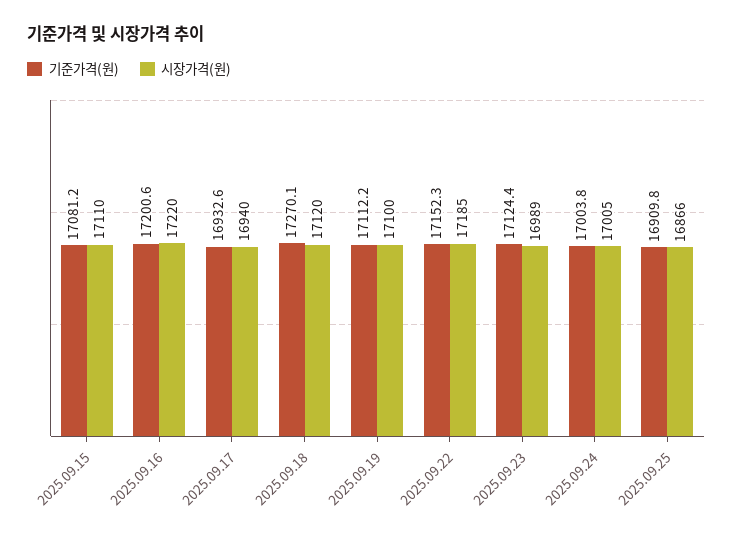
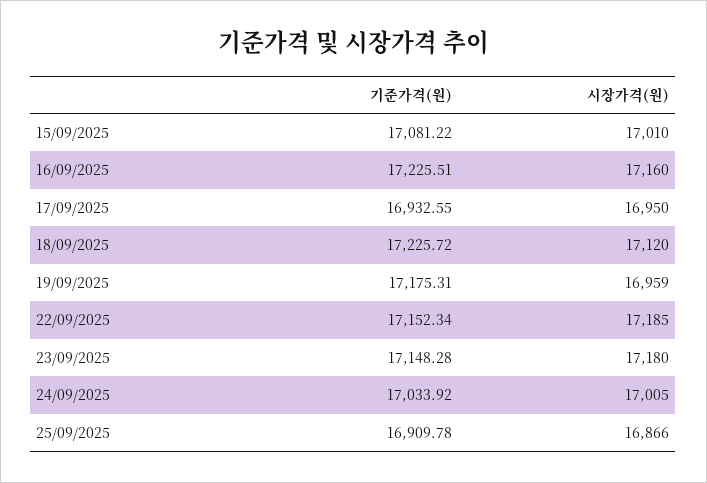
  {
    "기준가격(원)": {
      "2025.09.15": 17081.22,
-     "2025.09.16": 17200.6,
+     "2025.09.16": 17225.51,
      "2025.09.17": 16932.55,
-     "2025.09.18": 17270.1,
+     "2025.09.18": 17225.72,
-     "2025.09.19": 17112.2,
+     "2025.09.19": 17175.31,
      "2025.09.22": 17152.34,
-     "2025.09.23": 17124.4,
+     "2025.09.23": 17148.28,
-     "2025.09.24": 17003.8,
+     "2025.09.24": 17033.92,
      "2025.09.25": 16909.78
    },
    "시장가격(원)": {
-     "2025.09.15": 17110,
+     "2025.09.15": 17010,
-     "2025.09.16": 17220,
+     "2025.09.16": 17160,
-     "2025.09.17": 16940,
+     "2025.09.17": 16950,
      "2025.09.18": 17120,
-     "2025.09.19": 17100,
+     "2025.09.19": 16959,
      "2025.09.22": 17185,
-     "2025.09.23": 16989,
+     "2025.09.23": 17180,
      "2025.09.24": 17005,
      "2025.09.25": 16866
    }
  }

——

■ **Task to complete**
Without copying any picture, repeat the full listing above word for word.

■ **Answer space**
  {
    "기준가격(원)": {
      "2025.09.15": 17081.22,
-     "2025.09.16": 17200.6,
+     "2025.09.16": 17225.51,
      "2025.09.17": 16932.55,
-     "2025.09.18": 17270.1,
+     "2025.09.18": 17225.72,
-     "2025.09.19": 17112.2,
+     "2025.09.19": 17175.31,
      "2025.09.22": 17152.34,
-     "2025.09.23": 17124.4,
+     "2025.09.23": 17148.28,
-     "2025.09.24": 17003.8,
+     "2025.09.24": 17033.92,
      "2025.09.25": 16909.78
    },
    "시장가격(원)": {
-     "2025.09.15": 17110,
+     "2025.09.15": 17010,
-     "2025.09.16": 17220,
+     "2025.09.16": 17160,
-     "2025.09.17": 16940,
+     "2025.09.17": 16950,
      "2025.09.18": 17120,
-     "2025.09.19": 17100,
+     "2025.09.19": 16959,
      "2025.09.22": 17185,
-     "2025.09.23": 16989,
+     "2025.09.23": 17180,
      "2025.09.24": 17005,
      "2025.09.25": 16866
    }
  }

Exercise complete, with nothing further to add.